Consignes =>
• A. Dans le texte sur les calculs du dirigeable, de combien les machines virtuelles ARM sont-elles moins rapides que les machines virtuelles x86 ?
• B. Rédigez la suite du texte sur les calculs du dirigeable à partir de sa dernière phrase.

Jongler entre les ARM, les x86, le stockage Lustre, le stockage S3

Il explique réserver les machines virtuelles ARM aux calculs stationnaires qui durent environ deux heures. Les machines virtuelles x86 sont utilisées dans les calculs itératifs, où l’on détermine plusieurs fois les valeurs de tous les points du maillage pour simuler leur évolution dans le temps. « Les VM ARM sont 15 % moins rapides que les VM x86. Sur un calcul stationnaire, il n’est pas pénalisant de passer 15 % de temps en plus à attendre. En revanche, sur des calculs itératifs qui prennent plusieurs fois deux heures, les minutes qui s’ajoutent à chaque fois peuvent devenir rédhibitoires. »

En pratique, les équipes de Guillaume Martinat modélisent pendant plusieurs jours un maillage pour le dirigeable sur leurs stations de travail Linux, avec le logiciel Omnis de Cadence (anciennement Numeca). Il s’agit en l’occurrence de stations Dell avec des GPU Nvidia P400. Les calculs sont quant à eux exécutés par le logiciel OpenFoam qui fonctionne donc sur les VMs d’AWS, en Linux. OpenFoam est une solution Open source, mais validée industriellement : il est notoire que Volkswagen l’utilise abondamment.

Données fournies =>

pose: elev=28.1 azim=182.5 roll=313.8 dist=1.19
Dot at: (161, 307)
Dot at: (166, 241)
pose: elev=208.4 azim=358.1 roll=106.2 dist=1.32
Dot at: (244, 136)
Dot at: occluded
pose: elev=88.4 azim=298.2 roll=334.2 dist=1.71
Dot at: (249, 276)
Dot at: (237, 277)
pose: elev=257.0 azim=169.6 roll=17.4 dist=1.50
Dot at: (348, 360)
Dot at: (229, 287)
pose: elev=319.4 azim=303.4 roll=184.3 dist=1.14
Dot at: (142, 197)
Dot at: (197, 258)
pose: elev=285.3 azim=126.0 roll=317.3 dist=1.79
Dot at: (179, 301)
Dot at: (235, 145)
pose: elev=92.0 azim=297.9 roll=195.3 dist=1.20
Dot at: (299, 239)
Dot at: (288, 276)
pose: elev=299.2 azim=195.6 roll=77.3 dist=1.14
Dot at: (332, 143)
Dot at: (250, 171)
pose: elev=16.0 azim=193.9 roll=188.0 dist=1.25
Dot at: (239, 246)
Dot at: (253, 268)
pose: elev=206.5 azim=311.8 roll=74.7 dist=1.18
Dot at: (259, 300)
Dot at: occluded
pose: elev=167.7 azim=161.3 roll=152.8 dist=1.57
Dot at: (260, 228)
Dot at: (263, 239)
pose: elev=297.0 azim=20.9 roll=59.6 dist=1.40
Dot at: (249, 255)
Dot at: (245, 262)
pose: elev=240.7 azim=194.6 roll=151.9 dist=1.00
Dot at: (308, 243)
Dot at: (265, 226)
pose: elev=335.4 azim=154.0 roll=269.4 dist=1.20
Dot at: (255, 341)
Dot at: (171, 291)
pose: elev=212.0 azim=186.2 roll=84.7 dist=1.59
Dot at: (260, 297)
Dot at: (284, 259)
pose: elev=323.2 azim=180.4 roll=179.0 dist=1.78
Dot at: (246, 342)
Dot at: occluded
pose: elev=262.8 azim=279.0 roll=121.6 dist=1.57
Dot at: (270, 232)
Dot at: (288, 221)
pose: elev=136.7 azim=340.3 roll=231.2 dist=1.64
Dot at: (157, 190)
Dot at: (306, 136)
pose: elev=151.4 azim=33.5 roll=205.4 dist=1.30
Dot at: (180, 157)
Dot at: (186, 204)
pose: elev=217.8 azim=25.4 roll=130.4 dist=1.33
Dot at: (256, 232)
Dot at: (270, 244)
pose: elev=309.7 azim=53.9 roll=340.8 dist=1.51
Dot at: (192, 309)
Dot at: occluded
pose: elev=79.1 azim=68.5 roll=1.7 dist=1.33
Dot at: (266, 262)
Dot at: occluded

Corrigé des exercices =>
• A. Elles sont 15 % moins rapides que les machines virtuelles x86.

• B.
Flying Whales a préparé en amont trois images de VMs qu’il redéploie en ligne à chaque fois qu’il a besoin de faire des calculs : une image OpenFoam pour x86, la même pour ARM et une troisième avec des outils de visualisation. Cette dernière est déployée sur un autre type de VM, équipée de GPU virtuels.

Les données en cours de calcul sont chargées sur le service de stockage FSX d’AWS, qui correspond à un cluster de stockage Lustre. Les résultats sont ensuite archivés sur du stockage objet S3 classique d’AWS. « FSX a un certain coût, calculé à sa taille. Comme nous n’utilisons ce stockage qu’à chaque fois que nous lançons un calcul, nous ne le surdimensionnons pas. Au contraire de S3 qui, lui, a un coût marginal », précise notre interlocuteur. Il ajoute que, selon les cas, de nouveaux calculs peuvent recharger dans FSX des données précédemment stockées sur S3.

« Nous avons passé l’essentiel de l’année 2019 à faire des tests pour valider la solution sur AWS. Nous avons commencé à utiliser intensivement la solution en 2020, quasiment au même moment qu’ont débuté la crise sanitaire et ses mesures de confinements. Utiliser des VPN sur nos PC portables, pour accéder depuis chez nous à nos stations graphiques, et exécuter les calculs sur AWS, nous a permis de continuer à travailler sans difficulté. »

Une utilisation sans accroc depuis un an

Au bout d’un an, Guillaume Martinat se félicite d’une utilisation sans accroc. « Nous avons aujourd’hui accès à des ressources que nous n’aurions même pas imaginé possibles il y a cinq ans. Les gains de productivité dépassent toutes nos attentes, c’est une vraie bonne surprise », commente-t-il.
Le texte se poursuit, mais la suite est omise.